安檸單手托腮,滿臉愁容地嘟囔著,“最近也不知道是怎麽了,注意力都沒法集中,還記不住事兒。”
“是不是他給的壓力太大了?”
“我不清楚。”
“安檸,再這麽下去,你的精神狀態會出問題的。聽我一次,放過自己好嗎?”司夜宸輕輕地握住了安檸擱置在桌面上的手,臉上的笑容治愈又溫和。
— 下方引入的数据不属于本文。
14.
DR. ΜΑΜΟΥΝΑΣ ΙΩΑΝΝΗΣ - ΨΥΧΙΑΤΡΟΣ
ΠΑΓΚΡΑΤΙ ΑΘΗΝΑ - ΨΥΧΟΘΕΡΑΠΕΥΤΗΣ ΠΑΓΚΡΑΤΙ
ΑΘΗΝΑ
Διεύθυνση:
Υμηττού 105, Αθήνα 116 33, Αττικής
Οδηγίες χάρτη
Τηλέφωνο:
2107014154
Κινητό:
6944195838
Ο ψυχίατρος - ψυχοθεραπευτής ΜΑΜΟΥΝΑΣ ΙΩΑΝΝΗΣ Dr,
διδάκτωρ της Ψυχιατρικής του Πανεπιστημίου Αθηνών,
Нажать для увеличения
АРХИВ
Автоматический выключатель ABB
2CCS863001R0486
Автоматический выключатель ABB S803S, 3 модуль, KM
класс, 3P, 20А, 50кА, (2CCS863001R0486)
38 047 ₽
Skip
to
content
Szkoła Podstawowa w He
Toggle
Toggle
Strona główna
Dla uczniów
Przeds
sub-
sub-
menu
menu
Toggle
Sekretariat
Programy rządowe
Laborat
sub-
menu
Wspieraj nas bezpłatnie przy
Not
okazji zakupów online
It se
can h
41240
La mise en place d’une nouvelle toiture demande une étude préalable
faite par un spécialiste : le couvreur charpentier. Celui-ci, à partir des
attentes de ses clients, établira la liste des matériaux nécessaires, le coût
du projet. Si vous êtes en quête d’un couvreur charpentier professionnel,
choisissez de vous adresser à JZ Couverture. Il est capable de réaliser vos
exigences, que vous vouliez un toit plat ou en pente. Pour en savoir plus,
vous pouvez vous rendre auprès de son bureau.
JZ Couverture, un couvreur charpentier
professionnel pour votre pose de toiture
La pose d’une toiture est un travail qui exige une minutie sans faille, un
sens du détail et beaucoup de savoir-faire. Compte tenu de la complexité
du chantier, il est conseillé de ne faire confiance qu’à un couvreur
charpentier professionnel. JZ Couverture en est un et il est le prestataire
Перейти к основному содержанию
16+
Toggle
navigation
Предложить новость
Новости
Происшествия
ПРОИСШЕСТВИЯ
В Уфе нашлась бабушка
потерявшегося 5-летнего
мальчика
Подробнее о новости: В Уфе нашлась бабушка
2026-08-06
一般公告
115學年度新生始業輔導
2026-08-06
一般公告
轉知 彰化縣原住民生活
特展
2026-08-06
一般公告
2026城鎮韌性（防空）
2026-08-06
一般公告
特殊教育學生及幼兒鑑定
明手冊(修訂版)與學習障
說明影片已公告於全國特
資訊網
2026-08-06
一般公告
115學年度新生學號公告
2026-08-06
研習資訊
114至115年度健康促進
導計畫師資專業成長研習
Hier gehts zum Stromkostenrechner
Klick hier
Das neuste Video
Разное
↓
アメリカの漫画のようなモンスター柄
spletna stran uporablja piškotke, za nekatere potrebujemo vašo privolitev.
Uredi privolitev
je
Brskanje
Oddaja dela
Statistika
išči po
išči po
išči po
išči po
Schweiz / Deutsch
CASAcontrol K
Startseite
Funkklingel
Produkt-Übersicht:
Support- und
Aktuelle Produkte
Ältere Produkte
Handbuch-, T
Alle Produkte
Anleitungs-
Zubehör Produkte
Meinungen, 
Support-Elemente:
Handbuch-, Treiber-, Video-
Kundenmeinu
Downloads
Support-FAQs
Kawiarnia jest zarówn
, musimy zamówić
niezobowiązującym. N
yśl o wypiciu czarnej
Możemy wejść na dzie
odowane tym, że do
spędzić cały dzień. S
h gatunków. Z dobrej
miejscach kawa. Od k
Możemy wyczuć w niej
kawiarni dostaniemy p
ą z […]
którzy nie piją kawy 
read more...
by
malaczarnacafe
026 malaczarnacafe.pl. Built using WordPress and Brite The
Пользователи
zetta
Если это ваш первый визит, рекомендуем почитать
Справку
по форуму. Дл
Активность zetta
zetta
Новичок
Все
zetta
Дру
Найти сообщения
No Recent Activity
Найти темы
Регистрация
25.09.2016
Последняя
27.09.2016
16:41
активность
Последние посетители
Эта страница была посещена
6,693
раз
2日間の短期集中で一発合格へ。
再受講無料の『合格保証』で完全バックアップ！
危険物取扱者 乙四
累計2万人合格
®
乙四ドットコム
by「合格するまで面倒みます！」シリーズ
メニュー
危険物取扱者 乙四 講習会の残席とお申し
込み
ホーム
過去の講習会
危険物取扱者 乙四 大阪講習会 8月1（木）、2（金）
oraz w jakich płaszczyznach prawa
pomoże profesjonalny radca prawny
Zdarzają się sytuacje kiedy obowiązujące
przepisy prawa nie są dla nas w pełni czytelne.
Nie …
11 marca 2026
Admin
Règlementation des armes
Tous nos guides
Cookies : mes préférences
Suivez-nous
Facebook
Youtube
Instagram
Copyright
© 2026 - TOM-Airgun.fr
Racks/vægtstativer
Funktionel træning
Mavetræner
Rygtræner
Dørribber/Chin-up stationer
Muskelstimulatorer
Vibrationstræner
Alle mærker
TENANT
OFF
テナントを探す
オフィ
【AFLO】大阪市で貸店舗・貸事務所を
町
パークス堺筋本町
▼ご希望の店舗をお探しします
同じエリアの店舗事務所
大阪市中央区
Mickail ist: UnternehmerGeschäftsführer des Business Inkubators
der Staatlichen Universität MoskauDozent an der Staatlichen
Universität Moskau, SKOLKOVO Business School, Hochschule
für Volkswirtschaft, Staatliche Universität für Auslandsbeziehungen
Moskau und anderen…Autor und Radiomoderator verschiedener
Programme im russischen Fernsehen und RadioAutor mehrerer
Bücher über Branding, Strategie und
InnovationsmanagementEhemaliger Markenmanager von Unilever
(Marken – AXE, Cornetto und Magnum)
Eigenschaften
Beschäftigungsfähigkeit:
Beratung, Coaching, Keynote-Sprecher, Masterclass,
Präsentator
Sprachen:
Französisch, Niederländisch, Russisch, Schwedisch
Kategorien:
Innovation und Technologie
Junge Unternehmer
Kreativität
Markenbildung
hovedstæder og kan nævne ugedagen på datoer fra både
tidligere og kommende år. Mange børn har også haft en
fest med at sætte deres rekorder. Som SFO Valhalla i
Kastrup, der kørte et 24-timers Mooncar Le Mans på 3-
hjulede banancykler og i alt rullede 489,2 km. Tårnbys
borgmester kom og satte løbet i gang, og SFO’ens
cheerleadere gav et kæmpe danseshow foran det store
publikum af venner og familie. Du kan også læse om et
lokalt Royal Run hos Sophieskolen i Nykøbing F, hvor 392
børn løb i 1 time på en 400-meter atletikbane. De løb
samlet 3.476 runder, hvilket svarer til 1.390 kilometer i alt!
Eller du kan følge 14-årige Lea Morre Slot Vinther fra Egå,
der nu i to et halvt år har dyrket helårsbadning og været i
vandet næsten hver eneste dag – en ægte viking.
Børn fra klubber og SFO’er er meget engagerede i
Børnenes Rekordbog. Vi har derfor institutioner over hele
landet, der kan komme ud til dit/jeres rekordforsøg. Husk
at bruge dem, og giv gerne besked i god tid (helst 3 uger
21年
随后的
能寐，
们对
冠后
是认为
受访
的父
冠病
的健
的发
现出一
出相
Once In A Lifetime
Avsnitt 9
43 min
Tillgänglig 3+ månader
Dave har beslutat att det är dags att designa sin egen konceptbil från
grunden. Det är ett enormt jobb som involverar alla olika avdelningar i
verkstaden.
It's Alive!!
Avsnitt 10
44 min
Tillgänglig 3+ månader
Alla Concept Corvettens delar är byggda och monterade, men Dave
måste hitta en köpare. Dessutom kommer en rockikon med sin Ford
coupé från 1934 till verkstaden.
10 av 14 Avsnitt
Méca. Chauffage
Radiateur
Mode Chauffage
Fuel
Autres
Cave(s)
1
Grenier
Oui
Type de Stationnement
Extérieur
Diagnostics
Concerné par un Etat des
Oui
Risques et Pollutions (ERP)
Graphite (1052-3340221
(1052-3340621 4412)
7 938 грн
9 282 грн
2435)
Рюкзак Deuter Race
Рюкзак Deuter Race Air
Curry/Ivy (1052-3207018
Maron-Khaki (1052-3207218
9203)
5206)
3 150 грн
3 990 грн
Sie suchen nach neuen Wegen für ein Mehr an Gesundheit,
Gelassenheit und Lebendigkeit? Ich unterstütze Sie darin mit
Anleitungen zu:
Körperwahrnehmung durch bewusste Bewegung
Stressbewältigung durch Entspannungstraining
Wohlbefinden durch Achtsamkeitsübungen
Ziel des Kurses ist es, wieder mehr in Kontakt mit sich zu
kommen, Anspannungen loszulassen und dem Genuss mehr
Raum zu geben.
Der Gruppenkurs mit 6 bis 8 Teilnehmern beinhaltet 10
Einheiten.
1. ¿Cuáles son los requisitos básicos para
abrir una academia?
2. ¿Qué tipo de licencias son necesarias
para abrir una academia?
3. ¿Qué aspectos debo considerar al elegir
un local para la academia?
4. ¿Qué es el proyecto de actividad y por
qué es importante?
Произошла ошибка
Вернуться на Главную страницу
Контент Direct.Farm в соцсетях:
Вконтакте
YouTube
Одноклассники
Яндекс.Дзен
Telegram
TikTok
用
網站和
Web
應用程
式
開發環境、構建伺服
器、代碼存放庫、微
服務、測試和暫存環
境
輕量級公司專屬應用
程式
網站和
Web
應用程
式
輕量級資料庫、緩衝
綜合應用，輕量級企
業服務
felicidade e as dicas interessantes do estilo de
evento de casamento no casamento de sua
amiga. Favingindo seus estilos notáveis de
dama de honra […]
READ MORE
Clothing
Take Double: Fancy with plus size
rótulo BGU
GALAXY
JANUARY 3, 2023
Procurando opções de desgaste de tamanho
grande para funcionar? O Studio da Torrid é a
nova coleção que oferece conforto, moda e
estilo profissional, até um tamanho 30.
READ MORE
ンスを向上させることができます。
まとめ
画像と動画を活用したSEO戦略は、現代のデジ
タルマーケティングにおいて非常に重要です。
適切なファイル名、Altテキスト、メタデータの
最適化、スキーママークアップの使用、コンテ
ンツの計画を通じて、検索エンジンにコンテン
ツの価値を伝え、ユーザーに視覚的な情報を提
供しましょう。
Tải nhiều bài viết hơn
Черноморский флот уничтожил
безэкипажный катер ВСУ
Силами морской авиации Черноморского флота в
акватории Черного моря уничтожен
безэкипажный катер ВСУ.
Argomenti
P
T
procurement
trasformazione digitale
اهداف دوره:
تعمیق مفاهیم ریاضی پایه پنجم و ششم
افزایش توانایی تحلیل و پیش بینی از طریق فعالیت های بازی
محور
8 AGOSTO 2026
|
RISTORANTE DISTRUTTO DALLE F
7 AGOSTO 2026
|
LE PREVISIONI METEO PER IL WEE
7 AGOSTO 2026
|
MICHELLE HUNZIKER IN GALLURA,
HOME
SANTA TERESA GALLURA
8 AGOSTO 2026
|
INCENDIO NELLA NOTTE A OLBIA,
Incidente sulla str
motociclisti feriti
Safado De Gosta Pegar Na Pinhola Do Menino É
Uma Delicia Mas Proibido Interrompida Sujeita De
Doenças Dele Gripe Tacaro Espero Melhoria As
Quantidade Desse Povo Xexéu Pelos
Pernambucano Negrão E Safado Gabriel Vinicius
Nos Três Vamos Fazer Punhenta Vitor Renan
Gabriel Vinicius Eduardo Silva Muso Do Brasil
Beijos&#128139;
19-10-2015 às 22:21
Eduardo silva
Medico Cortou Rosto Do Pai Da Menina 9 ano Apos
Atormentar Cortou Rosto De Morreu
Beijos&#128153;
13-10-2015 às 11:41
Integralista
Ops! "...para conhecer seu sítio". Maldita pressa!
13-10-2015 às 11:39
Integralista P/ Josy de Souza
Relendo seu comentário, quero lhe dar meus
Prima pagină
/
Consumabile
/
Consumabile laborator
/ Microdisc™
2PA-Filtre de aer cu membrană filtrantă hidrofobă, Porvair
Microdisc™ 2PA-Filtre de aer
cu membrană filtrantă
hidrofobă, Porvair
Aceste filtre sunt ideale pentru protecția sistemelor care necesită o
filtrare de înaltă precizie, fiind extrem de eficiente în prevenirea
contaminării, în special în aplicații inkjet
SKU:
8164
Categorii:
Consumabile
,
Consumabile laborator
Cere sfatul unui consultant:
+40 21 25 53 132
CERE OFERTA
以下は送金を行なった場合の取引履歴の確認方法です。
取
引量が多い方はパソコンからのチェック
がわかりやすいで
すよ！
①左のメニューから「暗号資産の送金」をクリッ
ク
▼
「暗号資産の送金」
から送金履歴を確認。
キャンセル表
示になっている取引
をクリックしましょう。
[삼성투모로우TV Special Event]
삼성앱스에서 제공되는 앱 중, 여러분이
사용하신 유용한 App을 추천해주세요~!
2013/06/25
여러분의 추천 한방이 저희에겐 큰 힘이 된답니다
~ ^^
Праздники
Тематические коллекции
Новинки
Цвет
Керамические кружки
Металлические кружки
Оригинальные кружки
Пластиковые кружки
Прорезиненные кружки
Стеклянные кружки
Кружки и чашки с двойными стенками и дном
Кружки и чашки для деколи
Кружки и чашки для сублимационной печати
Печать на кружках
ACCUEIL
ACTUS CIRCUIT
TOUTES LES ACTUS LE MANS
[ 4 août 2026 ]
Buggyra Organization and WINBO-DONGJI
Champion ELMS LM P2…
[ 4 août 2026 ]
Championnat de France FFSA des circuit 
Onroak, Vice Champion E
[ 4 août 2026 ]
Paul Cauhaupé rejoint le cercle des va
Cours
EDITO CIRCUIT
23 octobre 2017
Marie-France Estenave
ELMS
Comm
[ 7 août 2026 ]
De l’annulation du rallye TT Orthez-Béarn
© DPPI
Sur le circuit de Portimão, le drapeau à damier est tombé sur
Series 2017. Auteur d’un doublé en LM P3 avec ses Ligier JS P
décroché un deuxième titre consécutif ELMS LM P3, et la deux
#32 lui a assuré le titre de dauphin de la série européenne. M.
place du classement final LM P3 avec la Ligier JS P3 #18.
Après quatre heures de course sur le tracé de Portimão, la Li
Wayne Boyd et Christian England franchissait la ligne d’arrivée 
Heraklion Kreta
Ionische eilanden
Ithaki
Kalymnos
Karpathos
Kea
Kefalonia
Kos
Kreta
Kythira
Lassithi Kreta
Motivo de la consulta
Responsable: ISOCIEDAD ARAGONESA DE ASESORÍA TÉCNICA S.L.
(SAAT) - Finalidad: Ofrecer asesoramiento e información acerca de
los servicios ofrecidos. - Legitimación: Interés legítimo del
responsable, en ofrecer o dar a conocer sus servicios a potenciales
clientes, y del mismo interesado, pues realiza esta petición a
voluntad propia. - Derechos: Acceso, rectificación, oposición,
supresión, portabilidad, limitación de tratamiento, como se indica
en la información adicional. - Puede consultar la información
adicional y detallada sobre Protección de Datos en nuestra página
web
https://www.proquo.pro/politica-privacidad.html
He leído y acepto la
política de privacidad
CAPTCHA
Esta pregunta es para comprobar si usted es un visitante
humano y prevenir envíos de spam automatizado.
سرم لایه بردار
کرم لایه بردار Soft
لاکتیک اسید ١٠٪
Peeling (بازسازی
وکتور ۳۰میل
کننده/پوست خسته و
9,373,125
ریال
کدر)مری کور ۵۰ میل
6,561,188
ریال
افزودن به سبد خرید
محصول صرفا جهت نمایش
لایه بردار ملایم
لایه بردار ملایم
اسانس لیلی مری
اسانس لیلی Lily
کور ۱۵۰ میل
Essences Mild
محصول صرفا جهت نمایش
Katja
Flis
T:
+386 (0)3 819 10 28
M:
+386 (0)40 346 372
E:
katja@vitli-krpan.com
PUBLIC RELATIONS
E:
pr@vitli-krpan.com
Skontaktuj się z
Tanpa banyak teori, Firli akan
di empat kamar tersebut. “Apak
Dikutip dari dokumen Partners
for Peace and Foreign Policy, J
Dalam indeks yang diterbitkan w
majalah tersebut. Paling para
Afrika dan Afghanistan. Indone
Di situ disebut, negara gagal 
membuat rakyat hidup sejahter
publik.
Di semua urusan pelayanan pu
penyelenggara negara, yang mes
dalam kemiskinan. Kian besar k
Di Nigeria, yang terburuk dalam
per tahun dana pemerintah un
不遠處的傅梟得見這一幕,臉上驟然浮現出一抹豔羨的笑容,“年輕就是好。”
站在他身旁的白虎也跟著笑了笑:“傅爺,您現在正值壯年,何必去羨慕他人?”
“可惜我年輕的時候顧慮太多,原本想要談一場轟轟烈烈的戀愛,卻因為種種原因,痛失所愛,求而不得。”
傅梟那雙矍鑠的眼睛裡藏著一抹失落。
回想起二十多年前的往事,總覺得遺憾。
那年杏花微雨時,江城最具詩情畫意的雨巷裡薄霧迷蒙。
蘇月如剛滿十八歲就已經名冠芳華。
上門求親的人差點兒將蘇家的門檻給踏平了。
他至今還記得她一手撐著碎花陽傘朝著他徐徐走來時的模樣。
那一天。
她穿著一身天青色收腰長裙,優越的儀態讓人過目難忘。
“二哥,又給我帶什麽好玩的東西來了?”
她笑盈盈地看著他,彎彎的眉眼比三月的春風還要溫柔。
“我我.”
那時的傅梟在戰場上有玉面活閻羅之稱。
但在意中人的面前。
他充其量只是一個情竇初開的大小夥。
蘇月如一聲酥甜的“二哥”,足以讓他心猿意馬。
好不容易想好措辭打算將他親手做的禮物送給她。
她卻繞過了他,徑自走向了身後等候她多時的安振霆。
傅梟心裡很清楚。
蘇月如一直將他當成哥哥,從小就二哥二哥地叫。
他不滿足當她的二哥。
又不知道如何開這個口。
更為關鍵的是。
那時候疆土之南連年戰事,各地都不太平。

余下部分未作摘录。